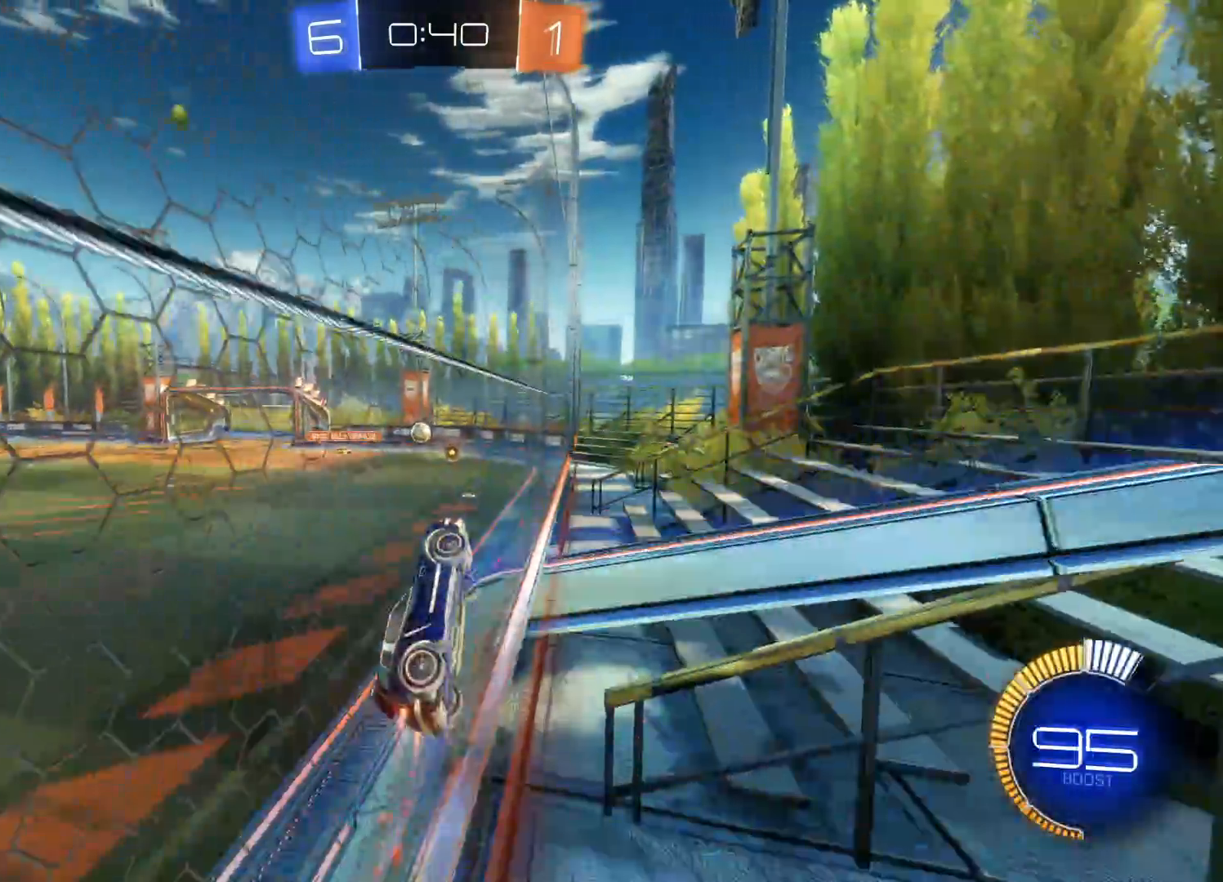
{"buttons": ["R2"], "left_stick": "left", "right_stick": "center", "events": [[100, "CIRCLE", "up"]]}
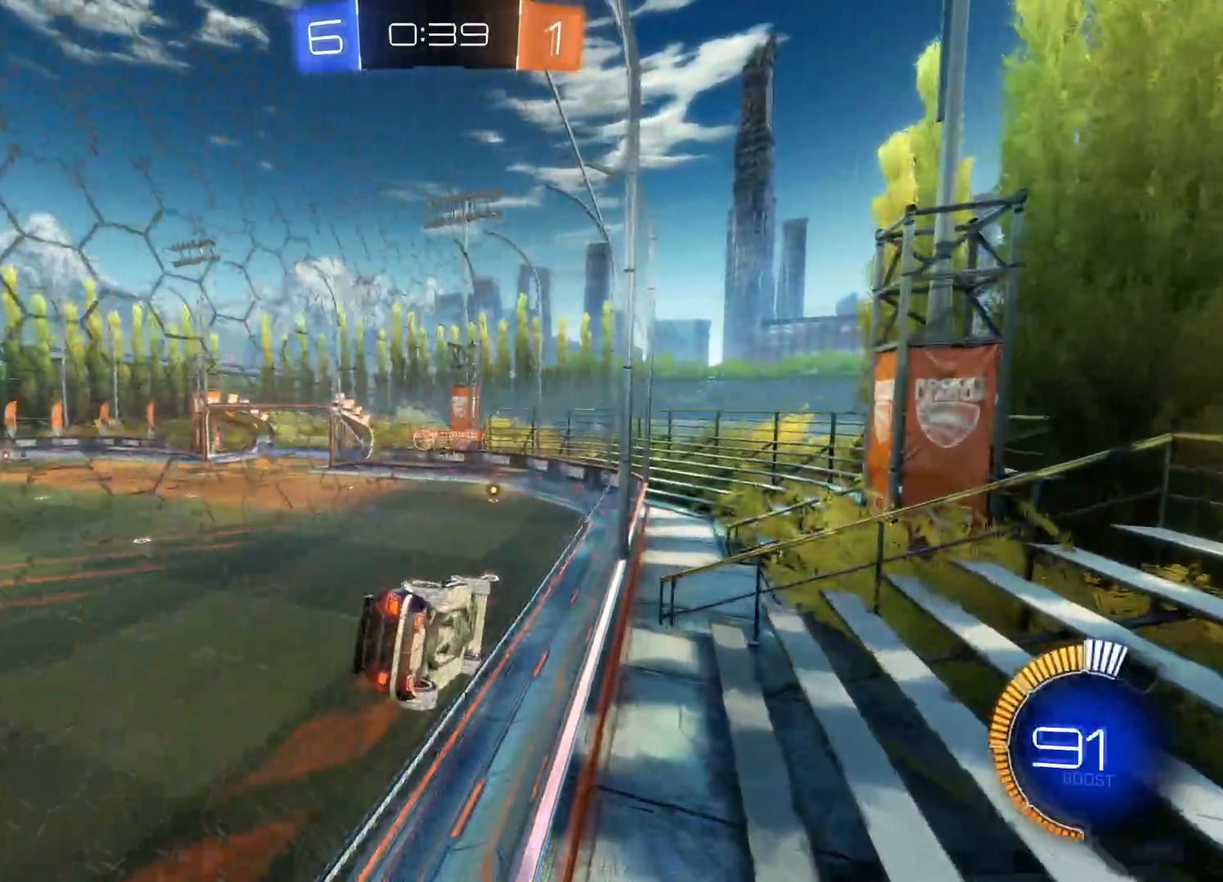
{"buttons": ["CIRCLE", "R2"], "left_stick": "left", "right_stick": "center", "events": [[166, "CIRCLE", "down"], [233, "left_stick", "center"], [433, "left_stick", "left"]]}
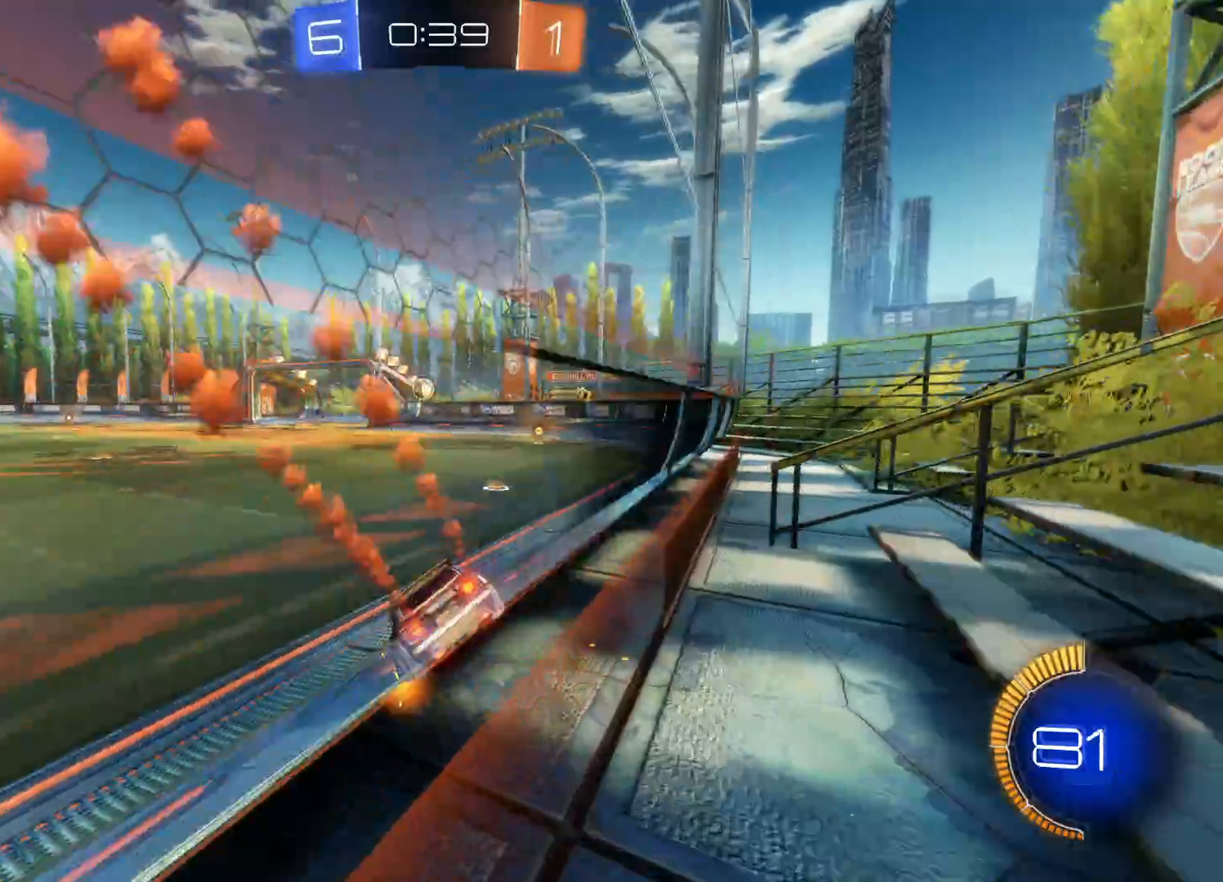
{"buttons": ["CROSS", "R2"], "left_stick": "up", "right_stick": "center", "events": [[100, "left_stick", "center"], [266, "CIRCLE", "up"], [300, "left_stick", "up"], [366, "CROSS", "down"], [433, "CROSS", "up"], [500, "CROSS", "down"]]}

★ ★ ★ ★

ASSIGNMENT
Only the lines above that include the word "down" belong in the answer; copy each one.

WRITTEN ANSWER
{"buttons": ["CIRCLE", "R2"], "left_stick": "left", "right_stick": "center", "events": [[166, "CIRCLE", "down"], [233, "left_stick", "center"], [433, "left_stick", "left"]]}
{"buttons": ["CROSS", "R2"], "left_stick": "up", "right_stick": "center", "events": [[100, "left_stick", "center"], [266, "CIRCLE", "up"], [300, "left_stick", "up"], [366, "CROSS", "down"], [433, "CROSS", "up"], [500, "CROSS", "down"]]}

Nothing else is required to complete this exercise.